Firefighters battling a blaze that already has scorched more than 6,400 acres were facing more hot, dry weather early Friday, but they expected to contain the wildfire by the weekend.

The fire, which has swept across a rural area east of Los Angeles, was 70 percent contained Thursday night, said Valerie MacAdam, a state Department of Forestry and Fire Protection (search) spokeswoman. Total containment was expected by Saturday night.

Meanwhile, a wildfire that started in Mexico jumped the U.S. border, officials said. It was about 30 percent contained. The cause of the 4,000-acre blaze was unknown.

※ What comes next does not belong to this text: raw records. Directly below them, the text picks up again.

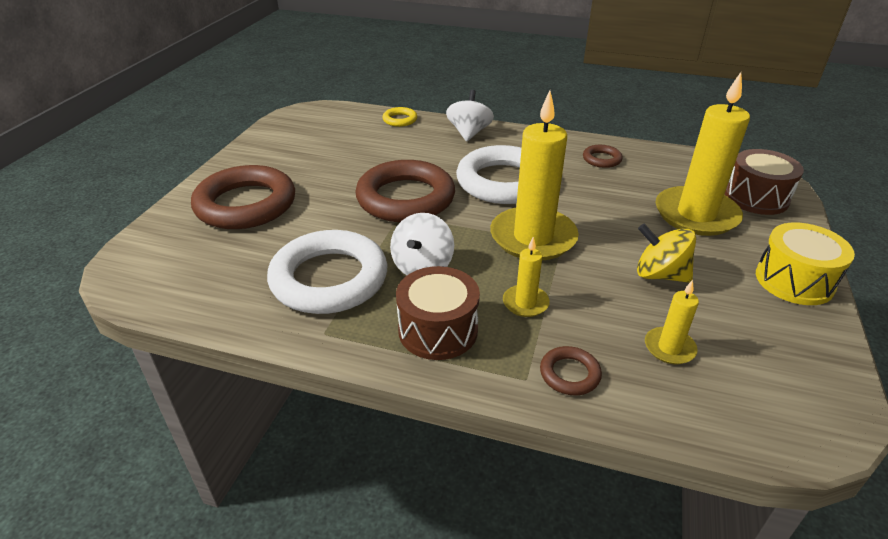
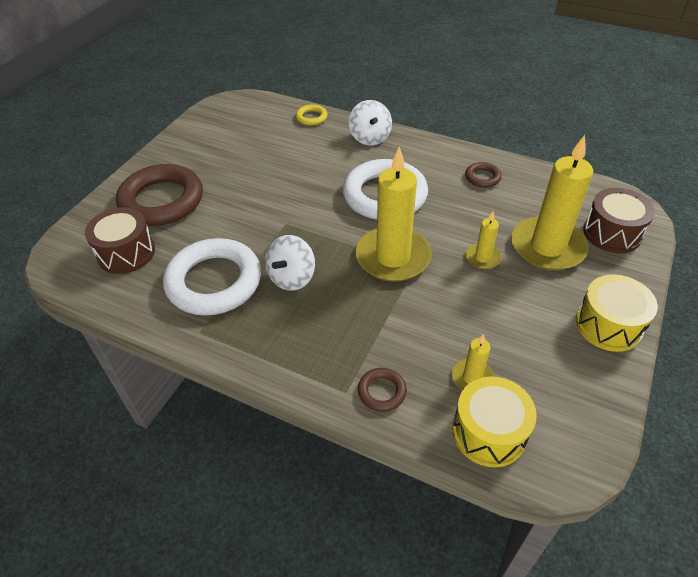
camera: 10 degrees right, 10 degrees up
brown ring [355,160,455,222] -> none
brown drum [396,266,480,360] -> brown drum moved to [85,207,155,274]
white spinning top [446,90,494,142] -> white spinning top turned 150 degrees clockwise [349,100,392,146]
yellow candle [503,237,550,317] -> yellow candle moved to [465,211,502,269]
yellow spinning top [637,224,696,283] -> none
none -> yellow drum [452,376,537,467]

Officials were aiming for full containment by Saturday evening after crews cut a 14-mile line by hand around the fire, said Matt Streck, a spokesman for the state forestry department.

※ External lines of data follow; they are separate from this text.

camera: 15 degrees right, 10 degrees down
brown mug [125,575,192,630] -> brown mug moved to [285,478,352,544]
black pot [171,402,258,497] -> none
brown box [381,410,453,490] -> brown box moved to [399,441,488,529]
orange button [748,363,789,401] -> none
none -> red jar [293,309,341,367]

A dozen American fire engines raced across the border around Thursday afternoon when winds shifted and a wall of flames bore down on the Mexican city of Tecate. Fire burned to a cinderblock wall at the edge of the city of 50,000, no structures burned.

"I really feel like we got the opportunity to save some lives," Streck said.

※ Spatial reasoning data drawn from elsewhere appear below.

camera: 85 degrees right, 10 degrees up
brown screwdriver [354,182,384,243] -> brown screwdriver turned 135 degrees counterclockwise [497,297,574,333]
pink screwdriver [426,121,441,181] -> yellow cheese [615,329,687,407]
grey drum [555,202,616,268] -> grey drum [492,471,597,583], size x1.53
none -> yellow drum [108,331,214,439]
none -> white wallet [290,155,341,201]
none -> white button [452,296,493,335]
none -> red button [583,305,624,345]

There was no threat to structures on the U.S. side of the border and evacuation orders in the area were lifted Thursday night.

A new wildfire broke out in Riverside County (search) on Thursday and quickly spread across 50 acres of steep hillside brush near Corona. Low winds helped firefighters, however.

"Firefighters were able to get a handle on this early on," said Capt. Jason Neuman of the California Department of Forestry and Fire Protection (search).